WASHINGTON (AP). A medida que se intensifica el debate entre los republicanos en la Cámara de Representantes, los demócratas en el Senado y la Casa Blanca acerca de aumentar el tope de la deuda y en qué condiciones, los ciudadanos están cada vez más nerviosos. Y después que el presidente Barack Obama instó al público a comunicarse con sus representantes y senadores, lo hicieron por millares apelando a llamados telefónicos, correos electrónicos y piquetes.

La Associated Press entrevistó el miércoles a la opinión pública y halló que, sean cuales fueren sus inclinaciones políticas, la frustración por el debate sobre la deuda es la reacción más común. Los votantes no saben por qué la situación ha llegado a tal extremo que la nación esté a días de dejar de poder pagar sus cuentas y sus deudas.

En Washington, miembros de ambos partidos han reportado un aumento en los contactos de los votantes en los últimos días. La oficina de la líder de la minoría en la cámara baja, Nancy Pelosi, reportó el doble de llamados. Los cibersitios de algunos representantes republicanos se han paralizado por el número de visitas. El centro de tecnología de la Cámara de Representantes advirtió esta semana que las líneas telefónicas funcionaban al límite de su capacidad.

Congresistas y y sus colaboradores dicen que prácticamente todos han hecho oír su voz: quienes no quieren que se eleve el tope de la deuda, los que favorecen fuertes cortes presupuestarios, aquellos que prefieren aumentar los impuestos a los ricos, y toda la gama intermedia. Y muchos dijeron a la AP que sencillamente desean que se convenga un acuerdo de algún modo.

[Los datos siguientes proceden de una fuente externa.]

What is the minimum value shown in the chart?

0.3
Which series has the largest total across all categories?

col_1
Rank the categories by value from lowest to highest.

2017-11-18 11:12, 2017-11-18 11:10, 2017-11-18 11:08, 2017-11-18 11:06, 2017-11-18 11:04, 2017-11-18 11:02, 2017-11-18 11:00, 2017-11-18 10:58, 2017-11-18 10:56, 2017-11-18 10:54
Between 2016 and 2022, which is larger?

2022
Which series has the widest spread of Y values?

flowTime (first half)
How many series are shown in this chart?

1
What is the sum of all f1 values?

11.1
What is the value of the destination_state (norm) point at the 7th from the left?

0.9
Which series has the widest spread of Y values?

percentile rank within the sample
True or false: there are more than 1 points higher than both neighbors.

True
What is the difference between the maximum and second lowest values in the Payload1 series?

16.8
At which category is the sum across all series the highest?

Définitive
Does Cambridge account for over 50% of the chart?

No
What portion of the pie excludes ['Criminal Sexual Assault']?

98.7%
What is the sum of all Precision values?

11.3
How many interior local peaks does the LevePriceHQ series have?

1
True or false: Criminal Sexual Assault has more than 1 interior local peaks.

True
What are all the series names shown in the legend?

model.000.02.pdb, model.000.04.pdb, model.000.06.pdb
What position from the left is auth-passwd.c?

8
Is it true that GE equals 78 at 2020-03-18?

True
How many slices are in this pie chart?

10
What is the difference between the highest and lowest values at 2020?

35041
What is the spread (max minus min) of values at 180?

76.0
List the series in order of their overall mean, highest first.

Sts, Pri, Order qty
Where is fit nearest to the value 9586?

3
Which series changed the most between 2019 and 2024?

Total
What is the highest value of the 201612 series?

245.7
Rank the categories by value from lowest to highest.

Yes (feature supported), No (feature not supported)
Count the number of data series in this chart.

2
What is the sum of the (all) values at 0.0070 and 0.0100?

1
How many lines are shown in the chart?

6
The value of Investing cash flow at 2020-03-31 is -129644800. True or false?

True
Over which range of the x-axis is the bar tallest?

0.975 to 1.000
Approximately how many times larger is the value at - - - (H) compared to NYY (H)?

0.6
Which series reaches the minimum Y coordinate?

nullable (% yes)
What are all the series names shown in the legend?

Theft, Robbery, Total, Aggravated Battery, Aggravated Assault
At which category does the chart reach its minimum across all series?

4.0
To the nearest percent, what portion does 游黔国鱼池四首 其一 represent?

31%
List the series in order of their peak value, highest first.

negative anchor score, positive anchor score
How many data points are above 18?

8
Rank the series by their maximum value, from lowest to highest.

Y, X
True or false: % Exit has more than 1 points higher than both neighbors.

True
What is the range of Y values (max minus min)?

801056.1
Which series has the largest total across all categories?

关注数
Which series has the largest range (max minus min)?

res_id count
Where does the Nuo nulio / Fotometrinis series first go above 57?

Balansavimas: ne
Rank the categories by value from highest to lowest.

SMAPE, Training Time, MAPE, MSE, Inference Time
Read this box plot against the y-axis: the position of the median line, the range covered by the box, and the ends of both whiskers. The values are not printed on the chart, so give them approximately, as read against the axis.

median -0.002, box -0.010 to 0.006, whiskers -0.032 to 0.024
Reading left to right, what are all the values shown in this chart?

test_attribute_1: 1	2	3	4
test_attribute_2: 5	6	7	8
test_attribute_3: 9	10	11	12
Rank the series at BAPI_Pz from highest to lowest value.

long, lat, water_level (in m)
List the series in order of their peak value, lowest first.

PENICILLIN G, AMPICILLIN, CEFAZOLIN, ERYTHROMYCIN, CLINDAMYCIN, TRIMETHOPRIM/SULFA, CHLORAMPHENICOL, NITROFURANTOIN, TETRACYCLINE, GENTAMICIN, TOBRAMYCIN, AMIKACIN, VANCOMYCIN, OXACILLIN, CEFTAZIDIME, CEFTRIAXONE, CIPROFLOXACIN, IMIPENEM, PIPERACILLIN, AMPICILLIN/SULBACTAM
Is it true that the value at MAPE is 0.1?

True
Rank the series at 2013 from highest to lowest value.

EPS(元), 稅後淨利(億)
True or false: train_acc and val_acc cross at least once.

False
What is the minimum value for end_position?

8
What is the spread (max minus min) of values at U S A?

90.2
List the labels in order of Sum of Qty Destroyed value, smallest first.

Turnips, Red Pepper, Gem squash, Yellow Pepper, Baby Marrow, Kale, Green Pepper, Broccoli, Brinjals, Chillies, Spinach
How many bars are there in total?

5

Eso es lo que impulsó a Denise Cox, trabajadora en una guardería en Pensilvania, a hacer piquete frente a la oficina del representante Jason Altmire esta semana. Altmire, demócrata conservador, todavía no ha apoyado ninguno de los planes propuestos.

"En ambos bandos todos dicen ser muy inteligentes. ¿Entonces por qué llegamos a este extremo? No ocurrió de la noche a la mañana", agregó Cox.

En Luisiana, Al Sunseri dice que llamó a sus dos legisladores del área de Nueva Orleans, un demócrata y un republicano, instándolos a llegar a un acuerdo.

"Les dije que paguen las cuentas y que busquen una enmienda para un presupuesto equilibrado porque no pueden controlarse más", agregó Sunseri, copropietario de P&J Oyster Co.

En Ohio, Mike Wilson desea más cortes que los que se proponen. Líder de uno de los grupos del ultraconservador Tea Party, dice que ha presionado a la delegación de Ohio a reducir gastos.

"Nuestra gente teme que vayamos a ser traicionados por la conducción republicana", dijo Wilson. "Ese es uno de los motivos por el que hay que tener un Tea Party, la impresión de que el liderazgo está dispuesto a hacer compromisos demasiado a la ligera".

En Washington, los políticos dicen que escuchan la opinión pública. Pero fuera de Washington sigue prevaleciendo la impresión de que no es así.